Wahnsinn auf zwei Rädern
Jedes Jahr fahren die Männer des Ifugao-Stammes auf den Philippinen auf selbst gebauten Holzrollern um die Wette. Vor dem Sturz schützt sie nur ihr Können – und ihre Baukunst.
Auf selbstgebauten Holzrollern halbnackt eine Straße herunterzurasen und als Lenkrad den Schädel eines toten Wasserbüffels zu verwenden. Jose Campol sieht darin nichts Ungewöhnliches. „Das ist nicht verrückt, das ist hier eben so“, murmelt er. Mit „hier“ meint er Banaue, eine Kleinstadt im Norden der Philippinen.
Jose, 59, ist tief in seine Arbeit versunken. Er feilt an dem Wasserbüffel-Schädel. Ein paar Ecken müssen weg, damit er ihn später besser am Roller befestigen kann. Wenn er sich konzentriert, werden seine von Falten eingekreisten Augen noch ein bisschen kleiner.

Aufgabenstellung: Was dient laut dem Text über die Holzroller-Rennen als Lenkrad der Roller? Bitte antworten Sie in wenigen Worten. Die Datensätze sind eigenständiges Material und gehören nicht zum Text über die Holzroller-Rennen.

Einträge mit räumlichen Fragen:
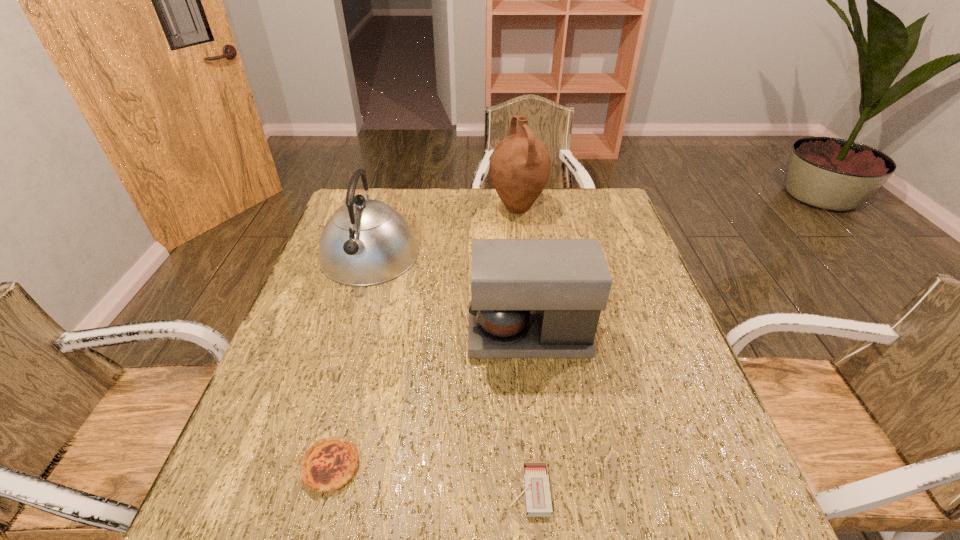
Identify the location of the farthest object. The image size is (960, 540). (520, 165).

This screenshot has width=960, height=540. What are the coordinates of `pitcher` in the screenshot? It's located at (520, 165).

Locate an element on the screen. The height and width of the screenshot is (540, 960). kettle is located at coordinates (365, 242).

The height and width of the screenshot is (540, 960). What are the coordinates of `the third farthest object` in the screenshot? It's located at (530, 298).

I want to click on matchbox, so (538, 503).

Where is `quiche`? This screenshot has width=960, height=540. quiche is located at coordinates (328, 465).

The height and width of the screenshot is (540, 960). What are the coordinates of `vacant space situated 0.190m on the front of the farthest object` in the screenshot? It's located at (524, 262).

Locate an element on the screen. The height and width of the screenshot is (540, 960). free space located from the spout of the kettle is located at coordinates (343, 345).

I want to click on free space located on the carafe side of the third farthest object, so click(x=322, y=335).

You are a GUI agent. You are given a task and a screenshot of the screen. Output one action in this format:
    pyautogui.click(x=<x>, y=<y>)
    Task: Click on the free location located 0.150m on the carafe side of the third farthest object
    This screenshot has width=960, height=540.
    Given the screenshot: What is the action you would take?
    pyautogui.click(x=405, y=335)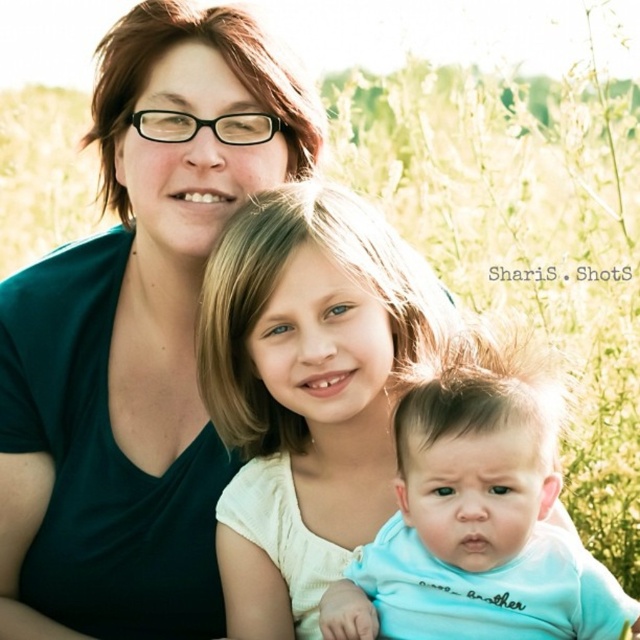
Measure the distance from smooth cream shirt at center to light blue fabric baby at center.

The distance of smooth cream shirt at center from light blue fabric baby at center is 9.69 inches.

Image resolution: width=640 pixels, height=640 pixels. Find the location of `smooth cream shirt at center`. smooth cream shirt at center is located at coordinates (308, 390).

Measure the distance between point (x=307, y=243) and camera.

Point (x=307, y=243) and camera are 5.44 feet apart.

Locate an element on the screen. smooth cream shirt at center is located at coordinates (308, 390).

Lösung: Der Schädel eines toten Wasserbüffels.